Conservative Region Aggregation with Xarray, Geopandas and Sparse

If you just want the full notebook, it’s here: https://notebooksharing.space/view/c6c1f3a7d0c260724115eaa2bf78f3738b275f7f633c1558639e7bbd75b31456

Context

Conservative regridding is a important an expensive computational operation in climate science. As opposed to nearest-neighbor interpolation or reprojecting from one CRS to another, conservative regridding needs to account for the full geometry of the source and target grid. Currently our main tool for conservative regridding is xESMF.

Although it is usually discussed in a different context, conservative regridding is funamentally similar to regional aggregation, as performed for example by the xagg package; both methods require consideration of the cell / region geometry.

So to use GIS terminology, regridding is a many-to-many spatial join operation.

Goals

We generally rely on packages for regridding. But none of the packages has the performance and features that users really need. (For example, xesmf still cannot run with dask distributed.) Moreover, xesmf is a heavy dependency; it won’t run on windows for example. There is an appetite for alternatives.

Meanwhile. Geopandas has recently gained a lot of great functionality and performance enhancements, meaning that is could be suitable for doing this join. I wanted to explore coding up this sort of regridding from scratch, without using a regridding package, and see how fast it could go.

Goal: Regrid a global precipitation dataset into countries conservatively, i.e. by exactly partitioning each grid cell into the precise region boundaries.

Meta Goal: Demonstrate that we don’t necessarily need a package for this workflow and showcase some of the new capabilities of GeoPandas and Xarray along the way.

My source dataset is the NASA GPCP dataset, via Pangeo Forge in Zarr format. It’s a global, daily precipitation dataset with 1x1 degree spatial resolution. The target regions are the Natural Earth 50m admin boundaries, loaded via a shapefile.

Approach

I take a three step approach:

  • Represent both the original grid and target grid as GeoSeries with Polygon geometry
  • Compute their area overlay and turn it into a sparse matrix
  • Perform matrix multiplication on the full Xarray dataset (with a time dimension)

Some Highlights

Check out the full notebook for details. Here are some highlights.

The original dataset


store = 'https://ncsa.osn.xsede.org/Pangeo/pangeo-forge/gpcp-feedstock/gpcp.zarr'
ds = xr.open_dataset(store, engine='zarr', chunks={})

Creating shapely geometries from grid bounds

points = grid.stack(point=("latitude", "longitude"))

EXTRACTED MATERIAL
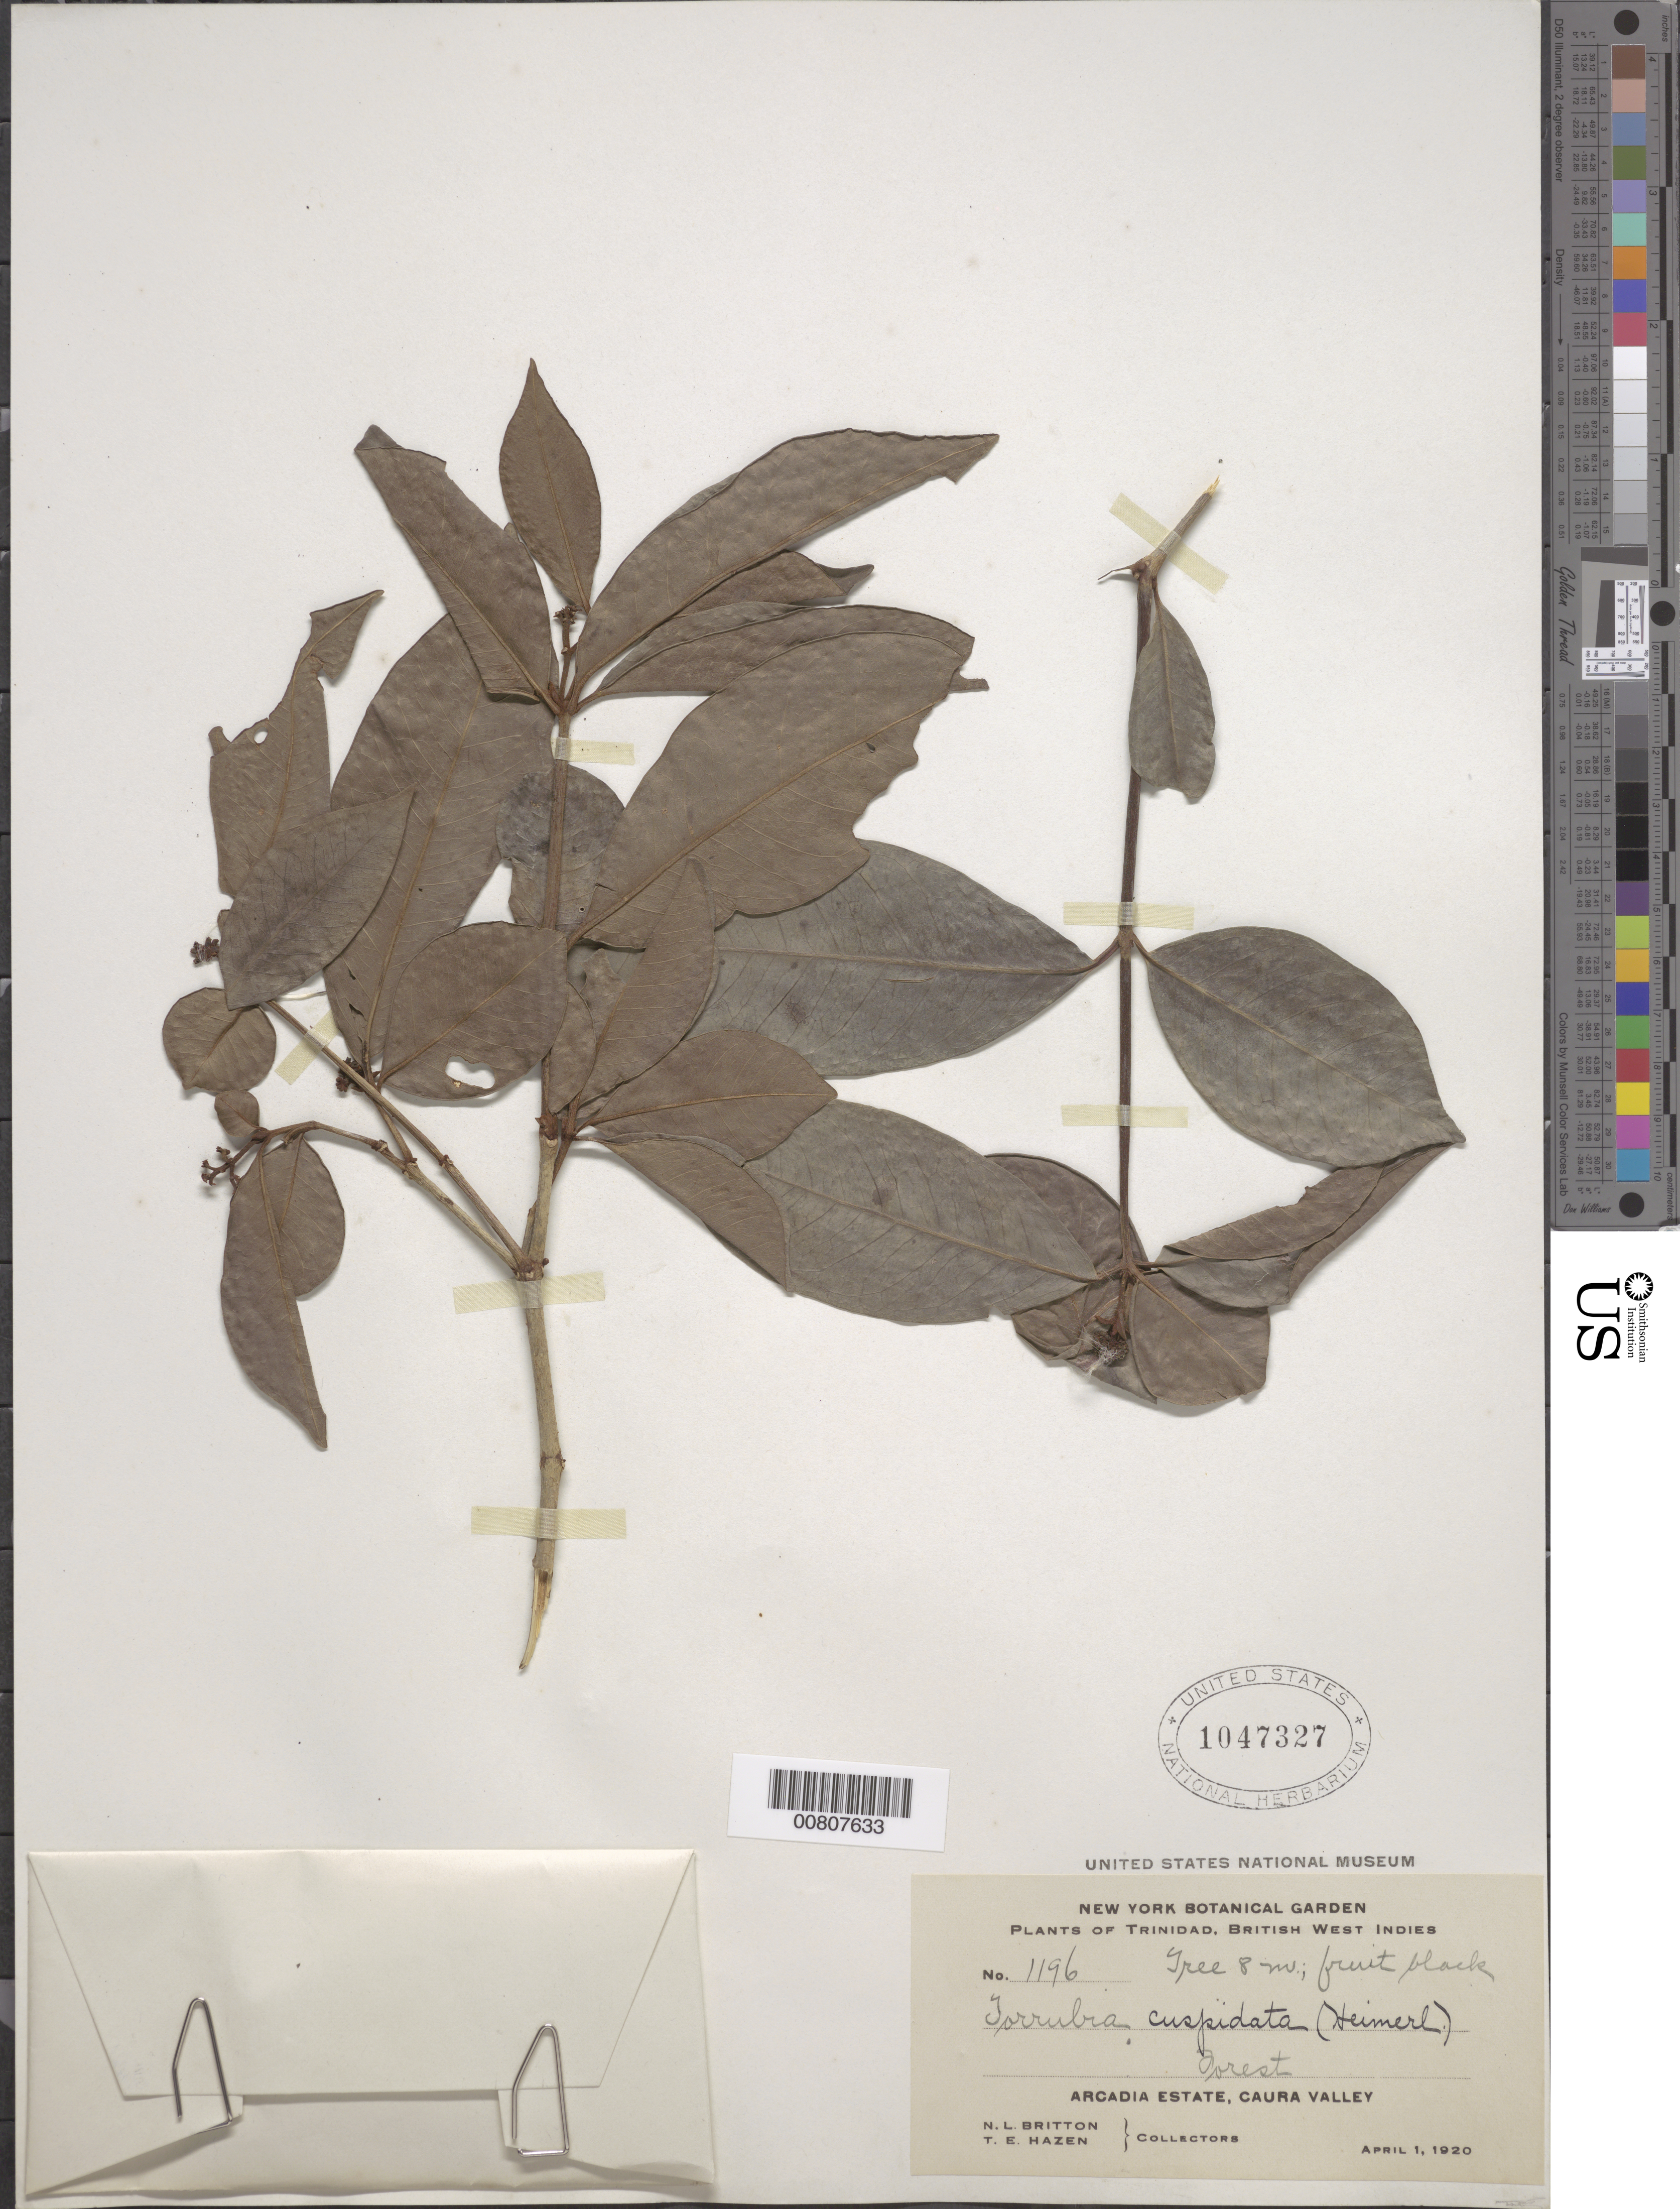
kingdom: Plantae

--

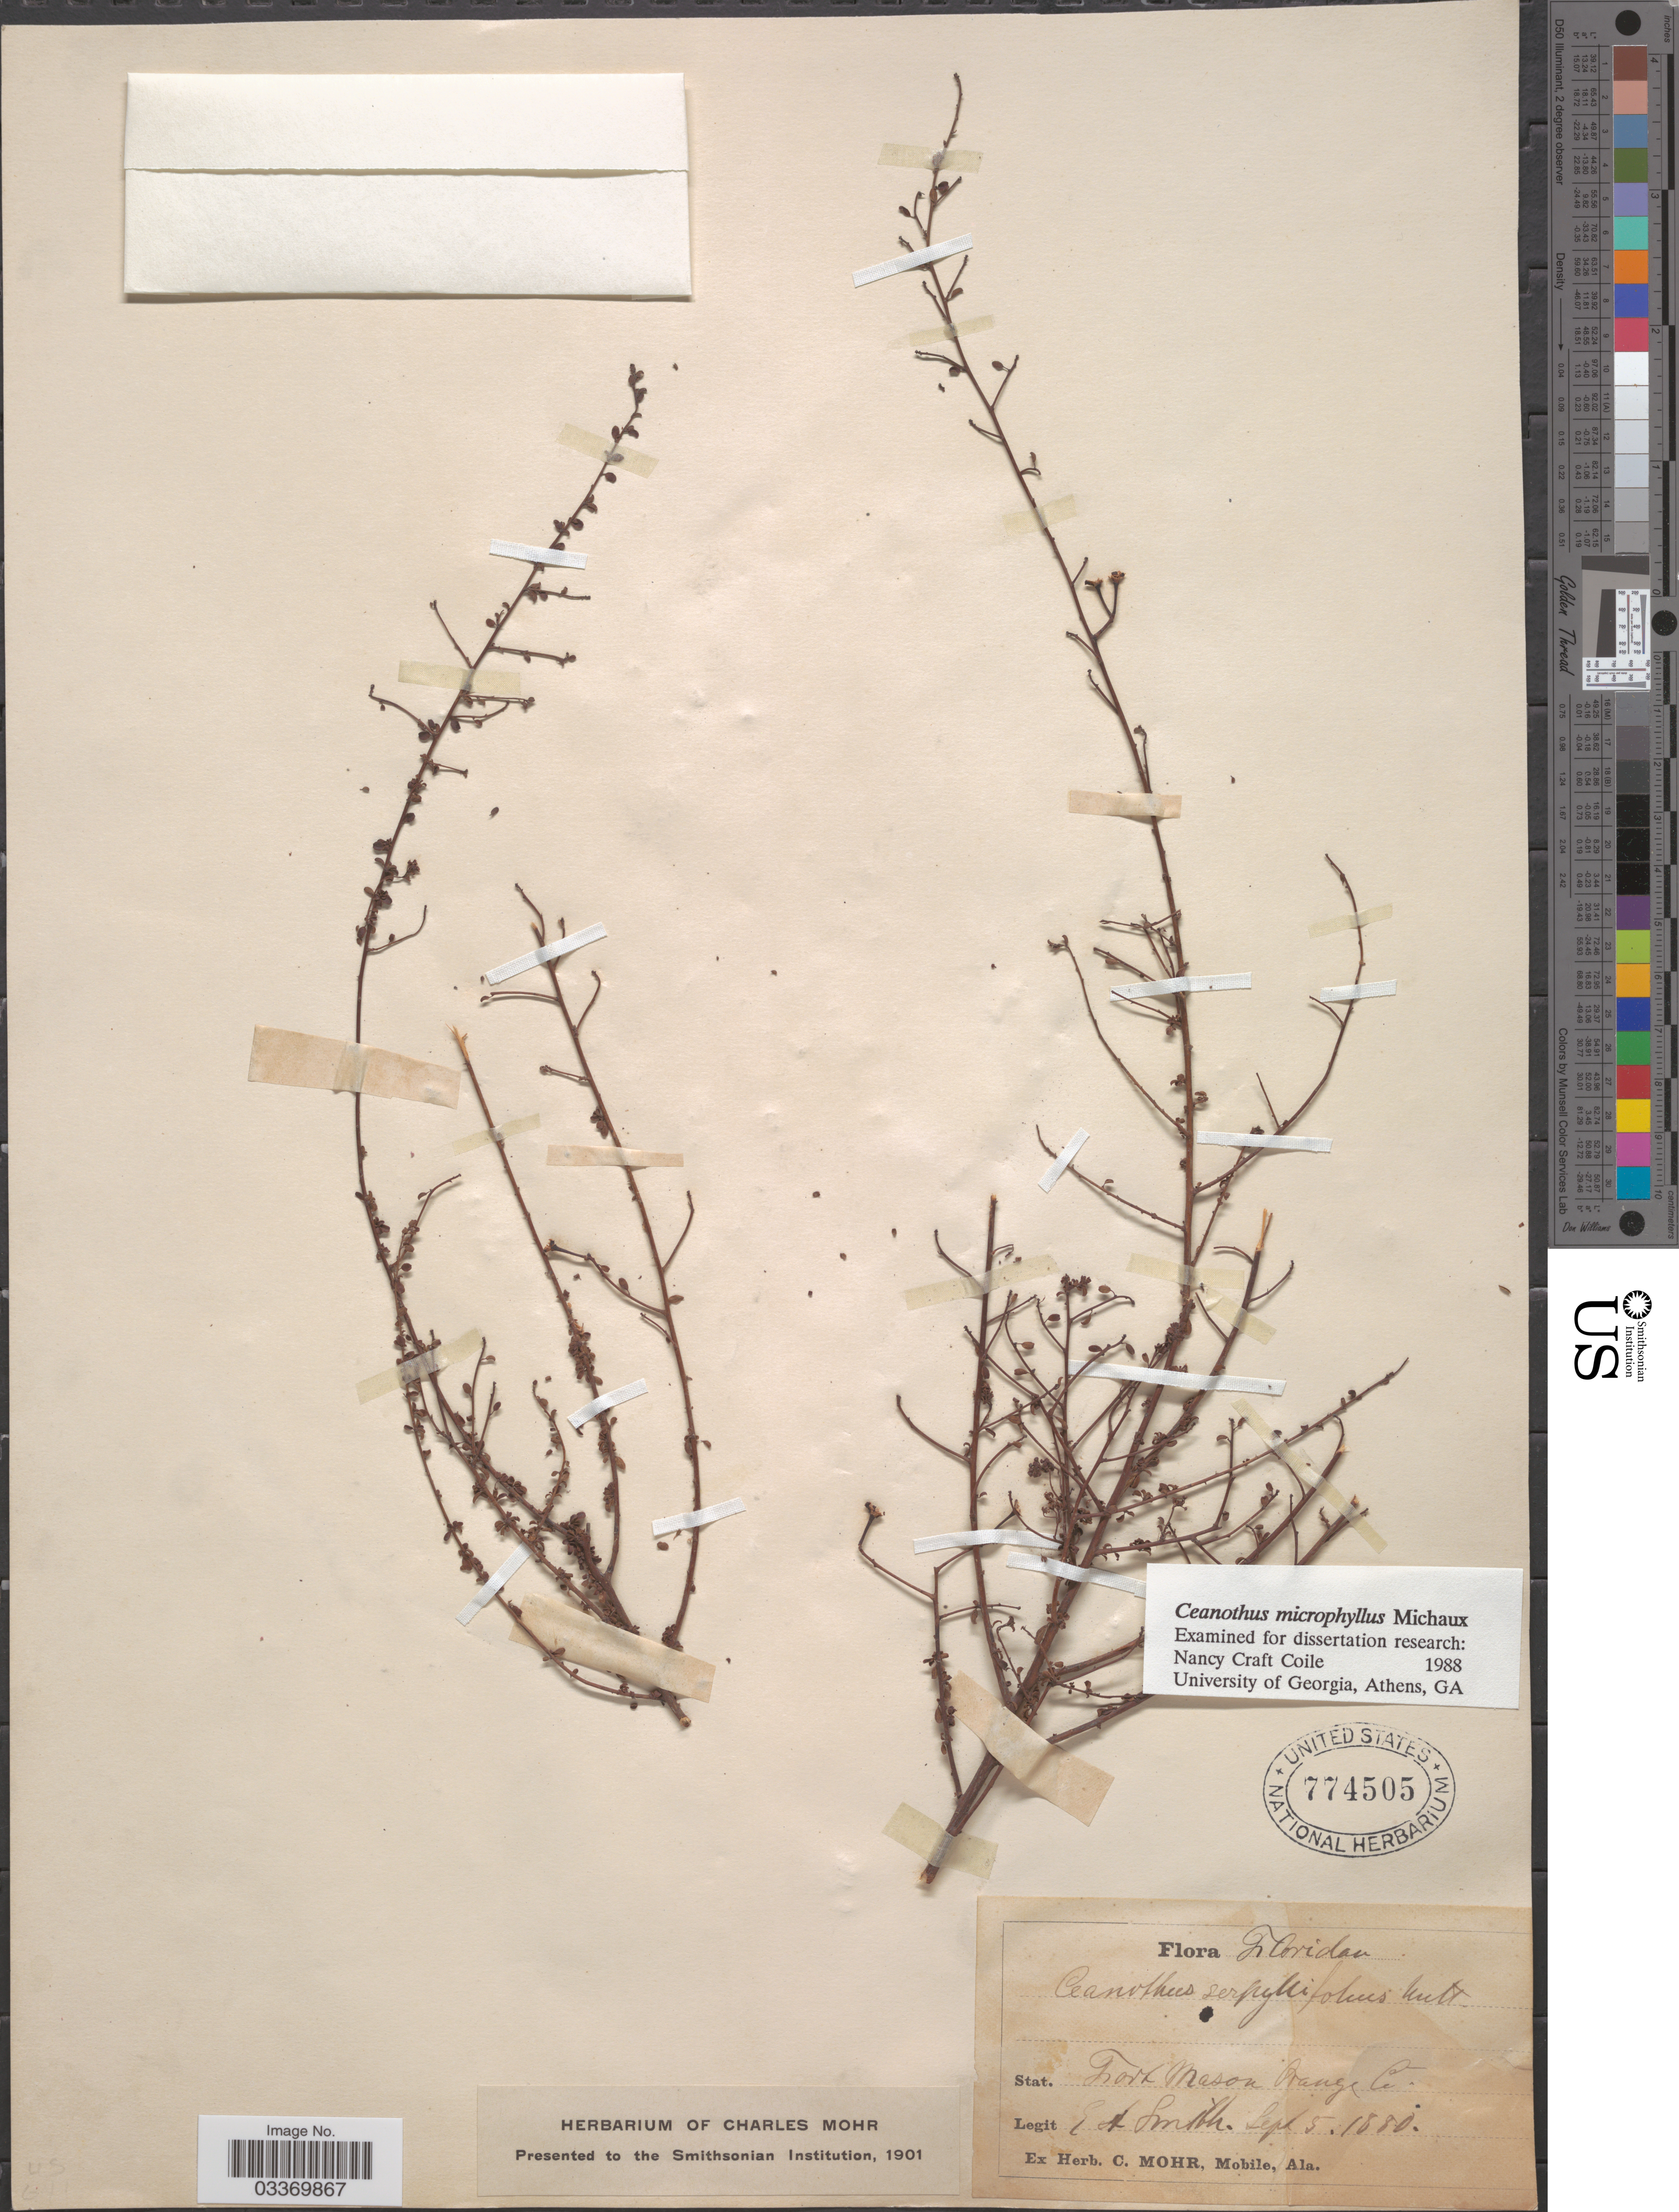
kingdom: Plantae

WORK TO DO
A – In the post on conservative region aggregation, what spatial resolution does the precipitation dataset have?
B – Pick up the conservative region aggregation post after its final line and keep writing.

PER-TASK OUTPUTS
A – 1x1 degree.

B –
boxes = xr.apply_ufunc(
    bounds_to_poly,
    points.lon_bounds,
    points.lat_bounds,
    input_core_dims=[("nv",),  ("nv",)],
    output_dtypes=[np.dtype('O')],
    vectorize=True
)
boxes

Converting that to a GeoDataframe

grid_df= gp.GeoDataFrame(
    data={"geometry": boxes.values, "latitude": boxes.latitude, "longitude": boxes.longitude},
    index=boxes.indexes["point"],
    crs=crs_orig
)

Overlaying this with the region geometries and computing area weights

overlay = grid_df.overlay(regions_df)
grid_cell_fraction = (
    overlay.geometry.area.groupby(overlay.SOVEREIGNT)
    .transform(lambda x: x / x.sum())
)

Turning this into a sparse Xarray dataset

multi_index = overlay.set_index(["latitude", "longitude", "SOVEREIGNT"]).index
df_weights = pd.DataFrame({"weights": grid_cell_fraction.values}, index=multi_index)
ds_weights = xr.Dataset(df_weights)
weights_sparse = ds_weights.unstack(sparse=True, fill_value=0.).weights

Applying the matrix multiplication

Note that we can’t just use xr.dot because of einsum implementation · Issue #31 · pydata/sparse · GitHub.

def apply_weights_matmul_sparse(weights, data):

    assert isinstance(weights, sparse.SparseArray)
    assert isinstance(data, np.ndarray)
    data = sparse.COO.from_numpy(data)
    data_shape = data.shape
    # k = nlat * nlon
    n, k = data_shape[0], data_shape[1] * data_shape[2]
    data = data.reshape((n, k))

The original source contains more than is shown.